**CONSIGNES**
1. Selon l'article sur l'exposition consacrée à Mike Brant, où se trouve la galerie Beit Meirov ?
2. Recopiez dans l'article sur l'exposition consacrée à Mike Brant tout ce qui va de « Israël/Expo » jusqu'à « installé à Paris. ».

**EXTRAIT SOURCE**
####

Israël/Expo

Mike Brant dans tous ses états

Lundi 3 juin 2019 par Nathalie Hamou

L’exposition « Moshé : Mike Brant Superstar » dédiée au chanteur culte de « Dis-lui » a été inaugurée à Holon. La première jamais organisée en Israël en hommage à l’artiste natif de Chypre, élevé à Haïfa, et installé à Paris.

Carte du Super-Fan

Tout le monde connaît Mike Brant, né Moshé Brand en 1947, ses disques d’or et sa fin tragique. Natif de Chypre, le chanteur issu d’une famille de survivants de la Shoah a grandi dans un kibboutz de Galilée, puis à Haïfa. Mais curieusement, jamais Israël n’avait consacré d’exposition digne de ce nom au chanteur de « Dis-lui » et « Laisse-moi t’aimer ». Cet oubli est désormais réparé. Grâce à la contribution de son frère Zvi et de la galerie Beit Meirov, sise à Holon en banlieue de Tel-Aviv, « Moshé » retrace l’itinéraire de l’artiste dans le cadre d’une série d’expositions déjà dédiées à d’autres héros culturels du pays (Ofra Haza, Dana International et Tzvika Pik, trois grands noms de la chanson), organisées pendant la saison du Design de Holon.

####

**DONNÉES ENREGISTRÉES**

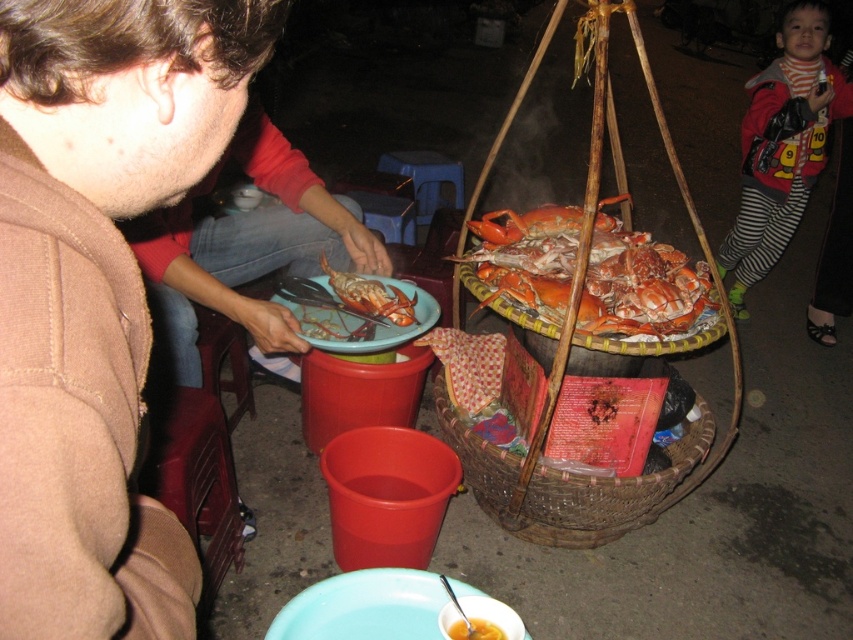
Question: Is brown woolen sweater at upper left in front of orange shell crabs at center?

Choices:
 (A) no
 (B) yes

Answer: (B)

Question: Is striped leggings at lower right bigger than matte blue plate at center?

Choices:
 (A) no
 (B) yes

Answer: (B)

Question: Among these objects, which one is farthest from the camera?

Choices:
 (A) striped leggings at lower right
 (B) matte blue plate at center

Answer: (A)

Question: Which point is closer to the camera?

Choices:
 (A) (416, 289)
 (B) (735, 269)

Answer: (A)

Question: Can you confirm if woven brown basket at lower center is positioned above yellow matte soup at lower center?

Choices:
 (A) yes
 (B) no

Answer: (A)

Question: Which point is closer to the camera taking this photo?

Choices:
 (A) (125, 88)
 (B) (496, 628)
 (C) (639, 317)

Answer: (A)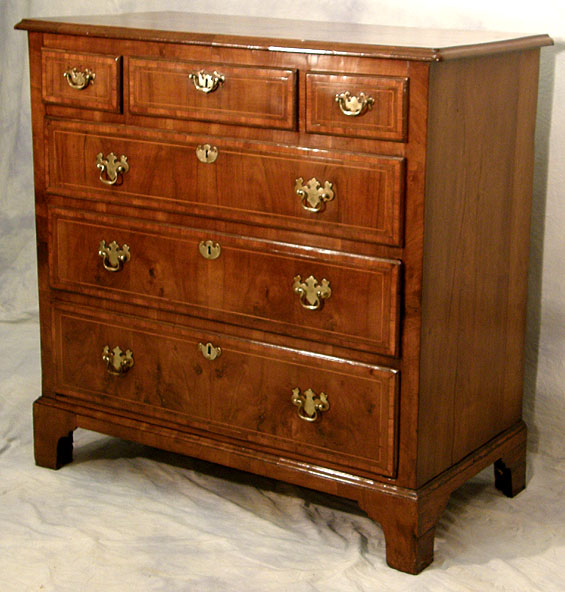
Identify the location of floor. The width and height of the screenshot is (565, 592). (277, 518).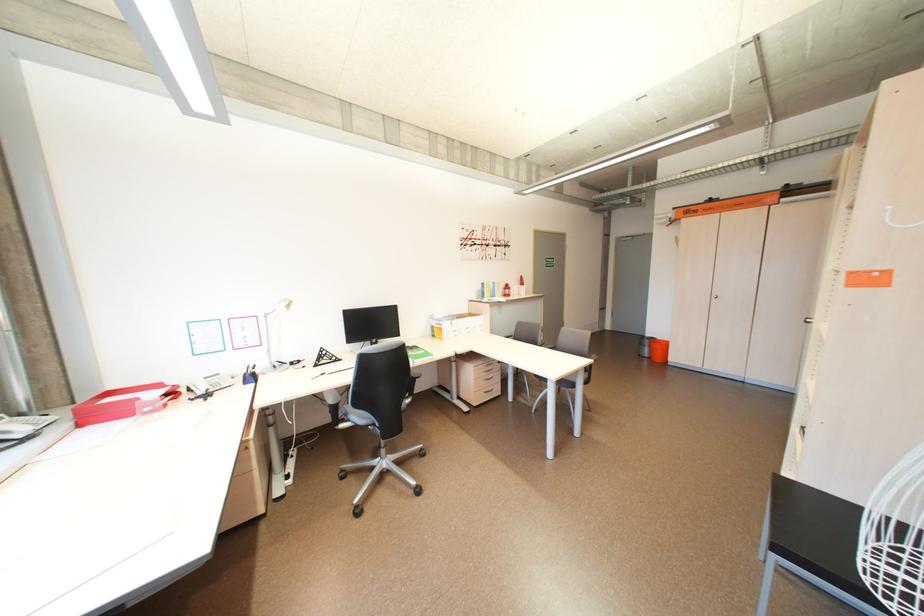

####

**EXERCICE CORRIGÉ**
1. À Holon, en banlieue de Tel-Aviv.

2.
Israël/Expo

Mike Brant dans tous ses états

Lundi 3 juin 2019 par Nathalie Hamou

L’exposition « Moshé : Mike Brant Superstar » dédiée au chanteur culte de « Dis-lui » a été inaugurée à Holon. La première jamais organisée en Israël en hommage à l’artiste natif de Chypre, élevé à Haïfa, et installé à Paris.